Northern Ireland

Band hall murder of Margaret Wright 25 years ago sparked revulsion and bloody retribution

Margaret Wright (31), who was brutally murdered in a loyalist band hall 25 years ago
Margaret Wright (31), who was brutally murdered in a loyalist band hall 25 years ago Margaret Wright (31), who was brutally murdered in a loyalist band hall 25 years ago

IN 1994 the IRA would call their first ceasefire and six weeks later the Combined Loyalist Military Command also announced a cessation of violence.

Despite this 69 people lost their lives during that year, including Margaret Wright, savagely beaten and shot four times in the head in a Belfast band hall after being mistaken for a Catholic.

The vulnerable 31-year-old was attacked by loyalists in the Meridi Street hall in the Donegall Road area of the city 25 years ago this week.

In the early hours of April 6, Evelyn Wright received a call from a man who claimed he had her daughter in a taxi and was dropping her home and wanted to verify the address.

Police believe this was a belated attempt to verify her identity.

After receiving a tip-off officers raided the dingy band hall at around 7am.

The handful of loyalists still inside refused to open the door and police were forced to sledgehammer their way in.

Blood was discovered in the store room and a murder investigation was launched.

Miss Wright's body was discovered by police in a wheelie bin the following day.

Such was the revulsion at the circumstances of the murder of Miss Wright, who was suffered from epilepsy, that loyalist paramilitaries took action against her killers.

While five people were convicted in connection with her horrific death, two men were shot dead.
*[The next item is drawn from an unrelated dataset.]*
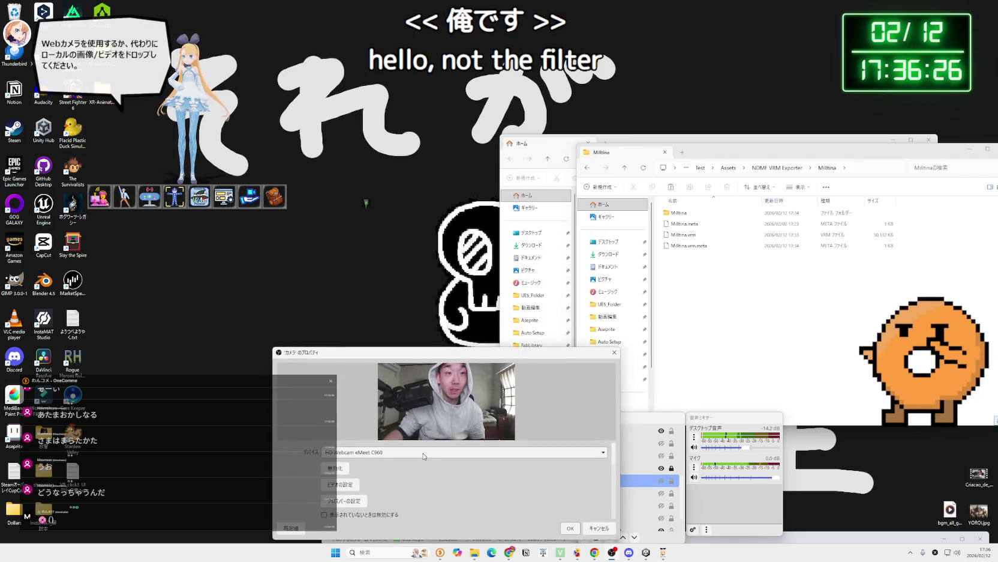
click(343, 472)
key(Return)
Ian Hamilton was killed by the UVF less than a week later. From Enfield Parade in the Woodvale area, he was found dead at a sports pitch in the Shankill area of Belfast.

He is believed to have shot Miss Wright four times in the head.

Billy Elliot, who ran the band hall known as the 'Bad Bet', had ordered the killing, forcing his terrified victim to strip to her pants before she was beaten with pool cues and a brush handle and then shot.

Still breathing, she was bundled into the bin and pushed around half a mile away and left at the rear of a derelict house.

Elliott was shot dead by his own organisation, the Red Hand Commando (RHC), in September 1995. Having fled Northern Ireland to Scotland he returned after the loyalist ceasefire in the mistaken belief that he was no longer under threat.

Loyalist politician Billy Hutchinson said after the killing: "No-one but close relatives will miss Elliott. The fact is, with him gone Northern Ireland's a wee bit safer place for all of us to live."

Two men were jailed for life for Miss Wright's murder. Christopher Sheals was cleared of murder on appeal but his conviction for causing her grievous bodily harm was upheld, with the sentence reduced from 20 years to 15 years.

Stephen Rules, from Donegall Avenue in Belfast, lost his murder appeal and was sentenced to a minimum of 15 years in prison.

Following his release he left Northern Ireland but was reported to have returned a short time later to live in south Belfast under the protection of the UDA.

Elliott's wife Alison also received a three-year suspended sentence for her part in helping the killers by bringing them clean clothes to the band hall.

Lord Justice Nicholson said he was being lenient because she was a mother and her husband had been murdered, however "worthless a human being he may have been", adding that: "The crimes they committed were so disgusting that they make one despair of the society in which they were perpetrated."

Self-confessed Red Hand Commando members David John Jess, of Moyle Walk, and Warren Neil Gibson, of Matilda Gardens, and Stephen John Salters, of Lindsay Street, all in Belfast, were given seven-year jail terms for assisting in the aftermath of the murder.

The band hall where Miss Wright was murdered was later bulldozed at the insistence of the local community.